Es wird noch viel Wasser die Etsch hinunter fließen bis die Autobahnfrage definitiv zu unseren Ungunsten geklärt ist.

Zusammengefasst: Toninelli wird nicht nachgeben und Südtirol und das Trentino werden sich dem Diktat aus Rom nicht beugen. Es wird also unweigerlich zur Ausschreibung der Konzession kommen?

Wir waren ganz kurz vor dem Ziel – und das tut mir am meisten Leid, auch für den Landeshauptmann, der sich in der Sache sehr eingesetzt hat. Aber leider gibt es in diesen Zeiten, wie wir sie haben, keine Sicherheit mehr. Wo die Populisten am Werk sind, kann sich schnell alles radikal ändern. Und da bin ich ganz beim Landeshauptmann: An diesem Punkt ist die Ausschreibung für uns besser.

Damit wären Ihre Arbeit und Ihre Bemühungen aus zwei Jahrzehnten am Ende umsonst gewesen.

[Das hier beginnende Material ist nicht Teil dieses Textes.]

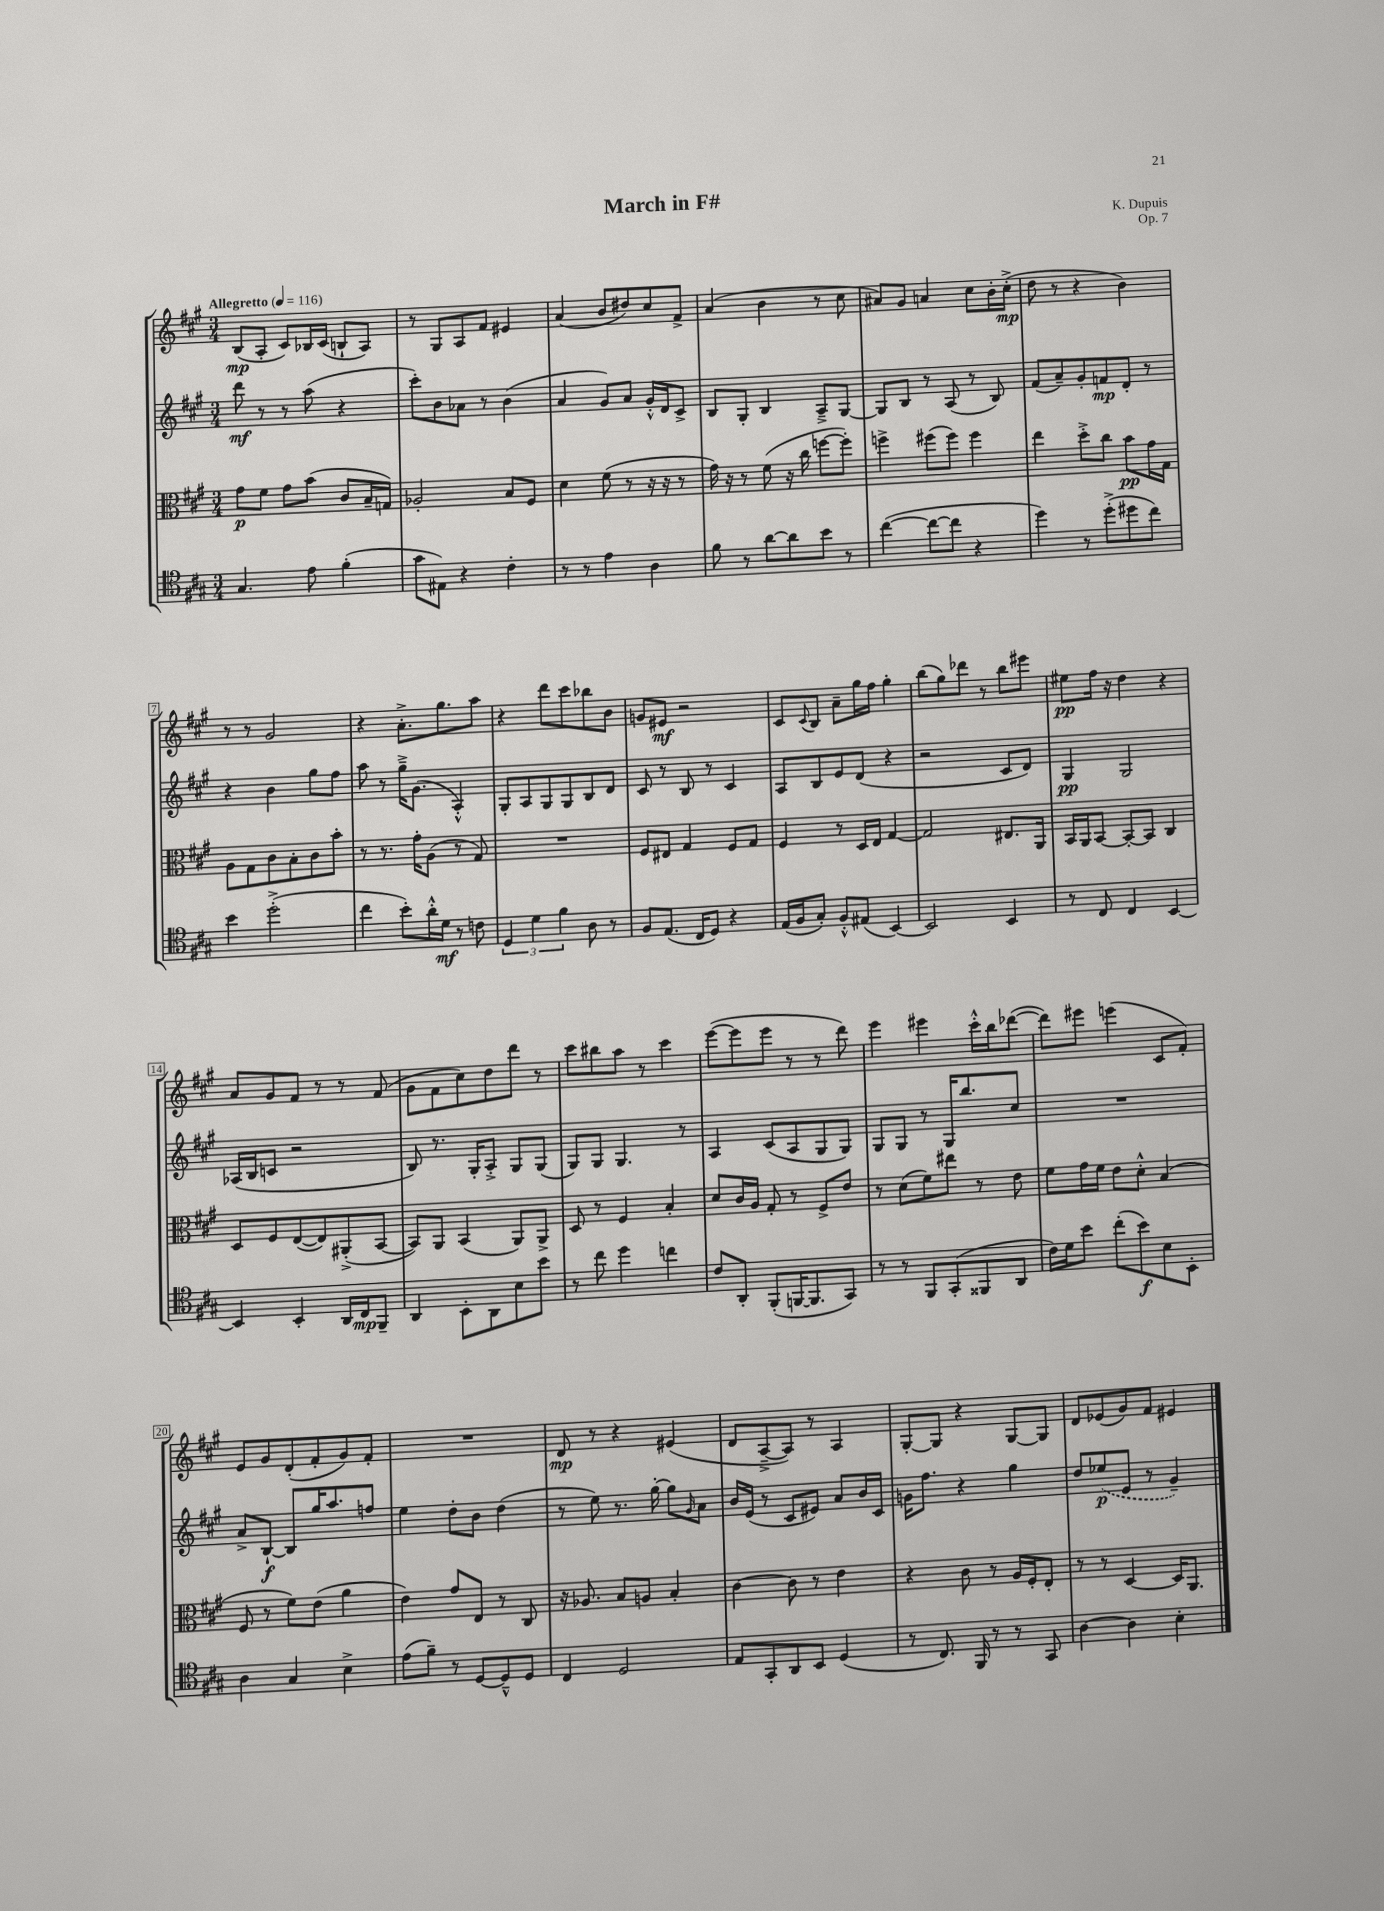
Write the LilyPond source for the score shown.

\header { title = "March in F#" composer = "K. Dupuis" opus = "Op. 7" }
<<
\new StaffGroup <<
\new Staff = "s0" {
    \clef treble \key a \major \numericTimeSignature \time 3/4 \tempo "Allegretto" 4 = 116
    b8\mp( a8-. cis'8) bes16 cis'16( b8-! a8) |
    r8 gis8 a8 fis'8 eis'4 |
    a'4( b'8 dis''8) cis''8 fis'8-> |
    a'4( b'4 r8 cis''8 |
    ais'8) gis'8 a'4 cis''8 b'16-. cis''16-.->\mp( |
    d''8 r8 r4 b'4) |
    r8 r8 gis'2 |
    r4 a'8.-.-> gis''8. a''8 |
    r4 d'''8 cis'''8 bes''8 b'8 |
    g'8 eis'8\mf r2 |
    cis'8 \appoggiatura { cis'8 } b8 a'8-- gis''16 fis''16 gis''4-. |
    b''8( gis''8) des'''8 r8 b''8 eis'''8 |
    eis''8\pp fis''16 r16 d''4 r4 |
    a'8 gis'8 fis'8 r8 r8 fis'8( |
    gis'8 fis'8 cis''8) d''8 d'''8 r8 |
    cis'''8 bis''8 a''8 r8 cis'''4 |
    e'''8~( e'''8 e'''8 r8 r8 d'''8) |
    e'''4 eis'''4 cis'''16-.-^ b''16 des'''8~( |
    des'''8) eis'''8 e'''4( cis'8 fis'8-.) |
    e'8 gis'8 d'8-.( fis'8-. gis'8) fis'8-. |
    R2. |
    d'8\mp r8 r4 eis'4( |
    d'8 a8~---> a8) r8 a4 |
    gis8~-. gis8 r4 gis8~ gis8 |
    d'8 ees'8( gis'8) fis'8 eis'4 \bar "|." |
}
\new Staff = "s1" {
    \clef treble \key a \major \numericTimeSignature \time 3/4
    d'''8\mf r8 r8 a''8( r4 |
    cis'''8-.) b'8 aes'8 r8 b'4( |
    a'4 gis'8) a'8 gis'16-.-^ d'16 cis'8-> |
    b8 gis8-. b4 a8---> gis8~ |
    gis8 b8 r8 a8( r8 b8) |
    fis'8( a'8--) gis'8-. f'8\mp d'8-. r8 |
    r4 b'4 gis''8 fis''8 |
    a''8 r8 gis''16---> gis'8.( a4-.-^) |
    gis8-. a8 gis8 gis8 b8 d'8 |
    cis'8 r8 b8 r8 cis'4 |
    a8 b8 e'8 d'8( r4 |
    r2 cis'8 d'8) |
    gis4\pp gis2 |
    aes16( b16 c'8 r2 |
    b8) r8. gis16-. a8-.-> gis8 gis8( |
    gis8) gis8 gis4. r8 |
    a4 cis'8( a8 gis8 gis8) |
    gis8 gis8 r8 gis16 b''8. cis''8 |
    R2. |
    a'8-> b8~-!\f b8 gis''16 a''8. f''8 |
    e''4 d''8-. b'8 d''4( |
    r8 e''8) r8. gis''16~-. gis''8 \grace { gis'16 } a'8 |
    b'16 e'16( r8 cis'8 eis'8) a'8 b'16 cis'16 |
    g'16 fis''8. r4 gis''4 |
    d''8 \once \slurDashed ees''8\p( e'8 r8 gis'4--) \bar "|." |
}
\new Staff = "s2" {
    \clef alto \key a \major \numericTimeSignature \time 3/4
    gis'8\p fis'8 gis'8 b'8( cis'8 b16-- g16) |
    aes2-. b8 fis8 |
    d'4 fis'8( r8 r16 r16 r8 |
    gis'16) r16 r8 fis'8( r16 cis''16 f''8~ f''8-.) |
    f''4-> fis''8( fis''8) fis''4 |
    e''4 d''8-.-> cis''8 b'8\pp gis'16 gis16 |
    a8 gis8 cis'8 b8-. cis'8 b'8-. |
    r8 r8. gis'16-. a8( r8 gis8) |
    R2. |
    fis8 eis8 gis4 fis8 gis8 |
    fis4 r8 d16 e16 gis4~ |
    gis2 eis8. a,16 |
    b,16 a,16 b,8~ b,8~-. b,8 cis4 |
    d8 fis8 e8~( e8) ais,8-.->( b,8~ |
    b,8) a,8 b,4( a,8) a,8-> |
    d8 r8 fis4 b4-. |
    d'8 cis'16 a16 gis8-. r8 fis8-> e'8 |
    r8 d'8( fis'8) eis''8 r8 e'8 |
    fis'8 gis'16 fis'16 e'8 d'8-.-^ b4( |
    fis8 r8 fis'8) e'8( a'4 |
    e'4) gis'8 e8 r8 cis8 |
    r16 aes8. b8 a8 b4-. |
    cis'4~ cis'8 r8 e'4 |
    r4 cis'8 r8 a16 fis16-. e8-. |
    r8 r8 d4~ d16 a,8. \bar "|." |
}
\new Staff = "s3" {
    \clef tenor \key a \major \numericTimeSignature \time 3/4
    gis4. e'8 fis'4-.( |
    gis'8 eis8) r4 cis'4-. |
    r8 r8 e'4 a4 |
    fis'8 r8 a'8~ a'8 b'8 r8 |
    cis''4~( cis''8~ cis''8 r4 |
    d''4) r8 d''8-.->( dis''8 cis''8) |
    b'4 d''2-.->( |
    cis''4 b'8-.) a'16-.-^ d'16\mf r8 c'8 |
    \tuplet 3/2 { d4 d'4 fis'4 } a8 r8 |
    fis8 e8.( cis16 d8) r4 |
    e16( fis16 gis8-.) fis8-.-^ eis8( b,4~) |
    b,2 b,4 |
    r8 cis8 cis4 b,4~ |
    b,4 b,4-. a,16 cis16\mp fis,8-- |
    a,4 b,8-. a,8 b8 b'8 |
    r8 cis''8 d''4 c''4 |
    cis'8 a,8-. fis,8-.( f,16~ f,8. gis,8) |
    r8 r8 fis,8 gis,8-.( fisis,8 a,8 |
    cis'16) d'16 b'8 cis''8-.( b'8\f) b8 b,8-. |
    a4 gis4 b4-> |
    e'8( fis'8--) r8 d8~ d8---^ d8 |
    cis4 d2 |
    e8 gis,8-. a,8 b,8 d4( |
    r8 cis8.) fis,16 r8 r8 gis,8 |
    a4~ a4 b4-. \bar "|." |
}
>>
>>
\layout { \context { \Score \override BarNumber.stencil = #(make-stencil-boxer 0.1 0.3 ly:text-interface::print) } }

Kann schon sein. Aber das kann einem in der Politik passieren. Das Schlimmste ist sicher, wenn du 20 Jahre lang an einem Projekt arbeitest und es dann scheitert. Das würde mir natürlich irrsinnig Leid tun, aber vielleicht kommt ja wieder eine andere Regierung… Vor einigen Jahren schien schon einmal alles verloren. Vor sechs, sieben Jahren war die Ausschreibung schon am Laufen und wurde dann gekippt. Und das ist das nächste, was wir tun werden: Wir werden die Ausschreibung natürlich anfechten – wie es jeder scheidende Konzessionär machen würde. Rekurs einlegen, das kann nicht nur ein Herr Gatterer, das können andere auch. Es wird noch viel Wasser die Etsch hinunter fließen bis die Autobahnfrage definitiv zu unseren Ungunsten geklärt ist.